The output is the lines below from the one with "OEB Staff Interrogatories" through the one with "Shared Network OM&A", both included, printed exactly and with no other line.

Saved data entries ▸
+++

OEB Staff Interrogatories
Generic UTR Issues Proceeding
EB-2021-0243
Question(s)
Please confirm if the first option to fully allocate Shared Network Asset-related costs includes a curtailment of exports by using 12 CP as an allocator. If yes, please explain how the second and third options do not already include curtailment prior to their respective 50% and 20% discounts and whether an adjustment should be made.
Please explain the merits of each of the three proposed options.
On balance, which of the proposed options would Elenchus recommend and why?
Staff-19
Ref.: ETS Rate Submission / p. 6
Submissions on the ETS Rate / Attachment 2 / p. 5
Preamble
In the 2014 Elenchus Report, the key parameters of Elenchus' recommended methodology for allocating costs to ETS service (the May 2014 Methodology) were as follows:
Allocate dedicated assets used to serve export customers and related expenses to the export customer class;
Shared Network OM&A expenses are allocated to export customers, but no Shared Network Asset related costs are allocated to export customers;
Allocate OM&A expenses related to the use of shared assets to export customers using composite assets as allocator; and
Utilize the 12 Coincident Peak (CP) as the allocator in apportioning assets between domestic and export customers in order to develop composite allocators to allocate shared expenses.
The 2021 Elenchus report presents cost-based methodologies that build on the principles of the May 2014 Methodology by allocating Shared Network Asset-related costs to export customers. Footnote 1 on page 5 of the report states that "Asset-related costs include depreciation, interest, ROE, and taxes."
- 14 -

+++

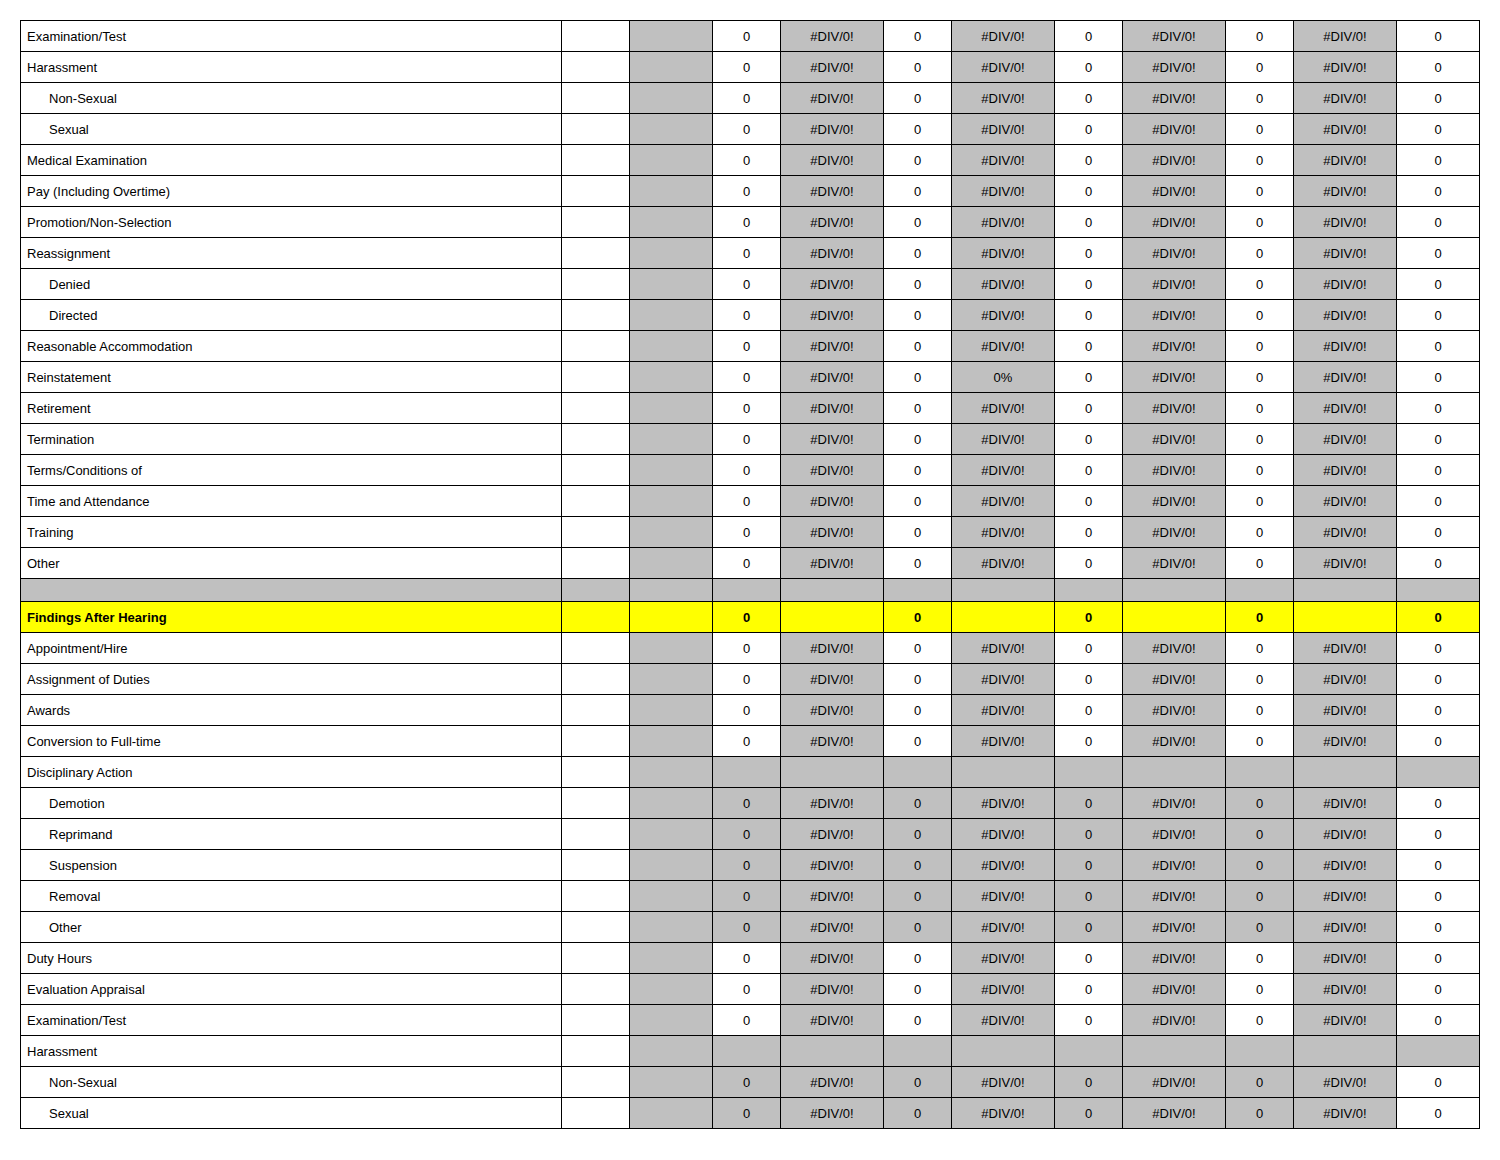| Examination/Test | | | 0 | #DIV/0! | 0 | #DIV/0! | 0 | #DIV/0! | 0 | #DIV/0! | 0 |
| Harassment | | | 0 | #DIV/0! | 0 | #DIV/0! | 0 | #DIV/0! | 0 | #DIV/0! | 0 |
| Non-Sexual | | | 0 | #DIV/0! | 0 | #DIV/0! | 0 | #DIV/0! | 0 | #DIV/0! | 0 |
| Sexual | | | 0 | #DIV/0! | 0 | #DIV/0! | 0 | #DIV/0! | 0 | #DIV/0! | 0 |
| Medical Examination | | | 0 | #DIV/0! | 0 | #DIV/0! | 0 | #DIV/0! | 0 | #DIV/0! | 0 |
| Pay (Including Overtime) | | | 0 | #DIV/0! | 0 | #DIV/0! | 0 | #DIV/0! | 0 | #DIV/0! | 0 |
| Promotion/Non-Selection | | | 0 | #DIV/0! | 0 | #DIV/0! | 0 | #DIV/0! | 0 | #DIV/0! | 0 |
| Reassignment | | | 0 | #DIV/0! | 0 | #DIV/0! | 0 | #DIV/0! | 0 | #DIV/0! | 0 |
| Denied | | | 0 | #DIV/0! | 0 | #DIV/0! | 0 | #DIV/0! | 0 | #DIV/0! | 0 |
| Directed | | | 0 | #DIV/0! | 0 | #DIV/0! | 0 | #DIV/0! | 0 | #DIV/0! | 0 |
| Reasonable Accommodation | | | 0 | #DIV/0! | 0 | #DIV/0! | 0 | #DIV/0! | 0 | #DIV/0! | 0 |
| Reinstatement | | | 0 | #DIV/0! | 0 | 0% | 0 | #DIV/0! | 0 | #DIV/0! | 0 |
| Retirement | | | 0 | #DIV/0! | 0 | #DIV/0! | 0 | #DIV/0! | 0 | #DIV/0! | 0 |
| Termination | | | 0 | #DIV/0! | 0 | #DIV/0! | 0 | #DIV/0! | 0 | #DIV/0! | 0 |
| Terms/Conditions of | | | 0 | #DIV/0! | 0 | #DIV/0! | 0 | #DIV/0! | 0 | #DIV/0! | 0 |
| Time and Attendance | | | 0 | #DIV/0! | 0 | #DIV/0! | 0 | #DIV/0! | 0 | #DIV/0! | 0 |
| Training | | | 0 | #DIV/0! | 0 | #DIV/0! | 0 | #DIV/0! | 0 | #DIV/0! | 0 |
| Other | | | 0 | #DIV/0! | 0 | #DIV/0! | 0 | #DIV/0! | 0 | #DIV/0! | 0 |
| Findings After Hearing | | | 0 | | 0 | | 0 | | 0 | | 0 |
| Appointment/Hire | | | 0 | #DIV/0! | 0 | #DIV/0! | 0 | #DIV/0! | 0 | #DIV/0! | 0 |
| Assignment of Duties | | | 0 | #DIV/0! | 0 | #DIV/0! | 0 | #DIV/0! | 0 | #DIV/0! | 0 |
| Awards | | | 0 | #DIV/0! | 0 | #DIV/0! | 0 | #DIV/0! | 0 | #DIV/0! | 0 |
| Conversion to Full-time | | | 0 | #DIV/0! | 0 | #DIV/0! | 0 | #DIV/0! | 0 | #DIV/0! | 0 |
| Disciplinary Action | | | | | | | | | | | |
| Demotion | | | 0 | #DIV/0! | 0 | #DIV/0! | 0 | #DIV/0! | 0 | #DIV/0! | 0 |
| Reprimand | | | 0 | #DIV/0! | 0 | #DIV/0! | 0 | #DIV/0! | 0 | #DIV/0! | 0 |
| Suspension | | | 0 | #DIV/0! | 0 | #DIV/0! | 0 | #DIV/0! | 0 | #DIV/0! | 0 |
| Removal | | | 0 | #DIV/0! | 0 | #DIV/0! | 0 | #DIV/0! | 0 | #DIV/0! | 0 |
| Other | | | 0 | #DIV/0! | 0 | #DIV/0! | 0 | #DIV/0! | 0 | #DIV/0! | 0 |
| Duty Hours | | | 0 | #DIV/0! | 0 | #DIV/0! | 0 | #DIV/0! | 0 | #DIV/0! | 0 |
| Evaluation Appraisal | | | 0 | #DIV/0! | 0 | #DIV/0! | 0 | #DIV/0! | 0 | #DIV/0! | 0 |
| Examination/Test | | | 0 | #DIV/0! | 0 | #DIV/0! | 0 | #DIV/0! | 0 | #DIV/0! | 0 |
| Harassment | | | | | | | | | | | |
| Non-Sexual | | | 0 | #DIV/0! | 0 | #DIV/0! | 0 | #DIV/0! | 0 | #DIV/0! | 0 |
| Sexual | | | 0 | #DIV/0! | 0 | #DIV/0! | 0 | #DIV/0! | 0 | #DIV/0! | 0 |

+++

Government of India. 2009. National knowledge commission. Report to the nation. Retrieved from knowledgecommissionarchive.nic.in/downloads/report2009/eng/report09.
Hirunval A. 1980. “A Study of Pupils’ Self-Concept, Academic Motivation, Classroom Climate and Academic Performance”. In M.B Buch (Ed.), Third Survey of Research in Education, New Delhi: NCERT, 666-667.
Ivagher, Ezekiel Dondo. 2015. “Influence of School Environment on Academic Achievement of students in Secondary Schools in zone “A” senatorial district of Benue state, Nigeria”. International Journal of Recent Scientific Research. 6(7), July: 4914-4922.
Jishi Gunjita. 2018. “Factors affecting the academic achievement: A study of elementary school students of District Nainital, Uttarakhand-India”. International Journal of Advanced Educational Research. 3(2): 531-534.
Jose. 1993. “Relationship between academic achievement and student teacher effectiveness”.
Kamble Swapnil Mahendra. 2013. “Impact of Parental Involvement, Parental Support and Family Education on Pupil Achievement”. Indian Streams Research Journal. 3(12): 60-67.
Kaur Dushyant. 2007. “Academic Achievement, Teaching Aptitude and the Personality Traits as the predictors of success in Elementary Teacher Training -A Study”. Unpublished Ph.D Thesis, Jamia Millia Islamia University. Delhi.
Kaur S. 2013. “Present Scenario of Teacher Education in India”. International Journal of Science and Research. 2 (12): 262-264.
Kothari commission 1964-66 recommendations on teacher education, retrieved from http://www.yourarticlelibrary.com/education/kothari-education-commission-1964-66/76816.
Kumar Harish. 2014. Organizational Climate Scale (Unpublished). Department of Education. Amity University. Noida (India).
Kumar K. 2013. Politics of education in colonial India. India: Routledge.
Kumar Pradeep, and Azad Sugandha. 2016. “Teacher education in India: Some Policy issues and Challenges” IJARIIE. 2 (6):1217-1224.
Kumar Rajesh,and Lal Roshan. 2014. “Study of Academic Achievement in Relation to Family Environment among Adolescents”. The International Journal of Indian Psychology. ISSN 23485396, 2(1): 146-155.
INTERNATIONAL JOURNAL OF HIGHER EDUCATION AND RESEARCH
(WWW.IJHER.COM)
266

+++

RESULT OF THIS EXERCISE ▸
OEB Staff Interrogatories
Generic UTR Issues Proceeding
EB-2021-0243
Question(s)
Please confirm if the first option to fully allocate Shared Network Asset-related costs includes a curtailment of exports by using 12 CP as an allocator. If yes, please explain how the second and third options do not already include curtailment prior to their respective 50% and 20% discounts and whether an adjustment should be made.
Please explain the merits of each of the three proposed options.
On balance, which of the proposed options would Elenchus recommend and why?
Staff-19
Ref.: ETS Rate Submission / p. 6
Submissions on the ETS Rate / Attachment 2 / p. 5
Preamble
In the 2014 Elenchus Report, the key parameters of Elenchus' recommended methodology for allocating costs to ETS service (the May 2014 Methodology) were as follows:
Allocate dedicated assets used to serve export customers and related expenses to the export customer class;
Shared Network OM&A expenses are allocated to export customers, but no Shared Network Asset related costs are allocated to export customers;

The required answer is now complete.